A federal appeals court unanimously ruled this week that “chalking” tires to determine whether a car exceeds the time limit on a parking space is the equivalent of entering property without a search warrant.

The case originated in Saginaw, where Alison Taylor had been bombarded with 15 tickets for overstaying the time limit on parking spaces.

The ruling means it’s unconstitutional for parking enforcement officers to use chalk to mark your tires in Michigan, Kentucky, Ohio, and Tennessee, which are covered by the 6th U.S. Circuit Court of Appeals.

Taylor said in a lawsuit against the city of Saginaw that every ticket she received came after the same parking enforcer marked her tire with chalk and then returned to see if her car had moved.

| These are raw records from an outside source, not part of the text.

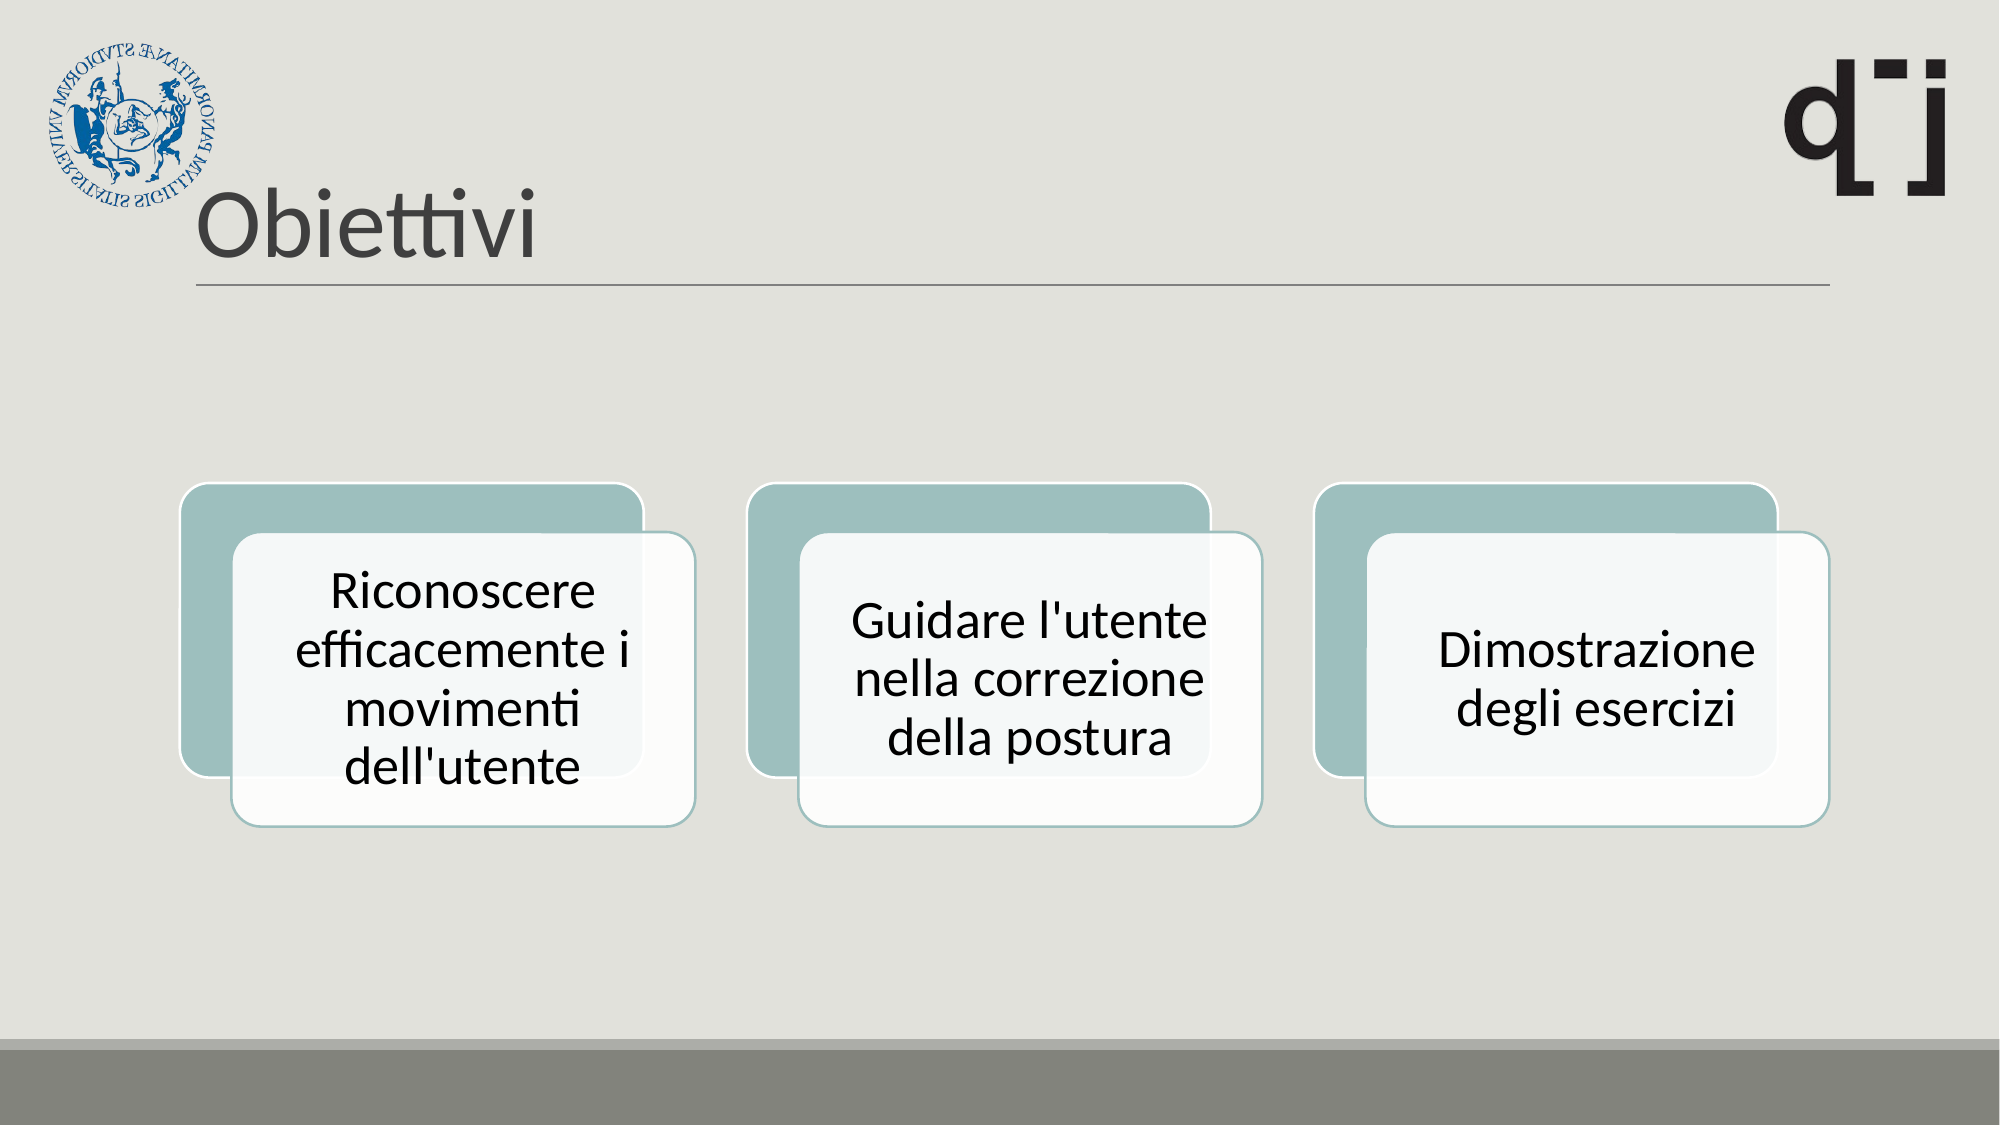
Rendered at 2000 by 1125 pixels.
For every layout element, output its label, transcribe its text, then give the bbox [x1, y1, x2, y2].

picture [1779, 50, 1957, 201]
picture [42, 36, 221, 215]
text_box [179, 482, 1830, 827]
title Obiettivi [179, 47, 1830, 285]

"Trespassing upon a privately-owned vehicle parked on a public street to place a chalk mark to begin gathering information to ultimately impose a government sanction is unconstitutional under the Fourth Amendment," Taylor's lawyer, Philip Ellison, wrote in a court filing. The Fourth Amendment protects citizens from “unreasonable searches and seizures.”

The three-judge panel determined that chalking is unconstitutional because it involves a government official touching a person’s car without reasonable suspicion of a crime being committed.

The judges said Taylor’s car was chalked when it was “lawfully parked in a proper parking location, imposing no safety risk whatsoever.”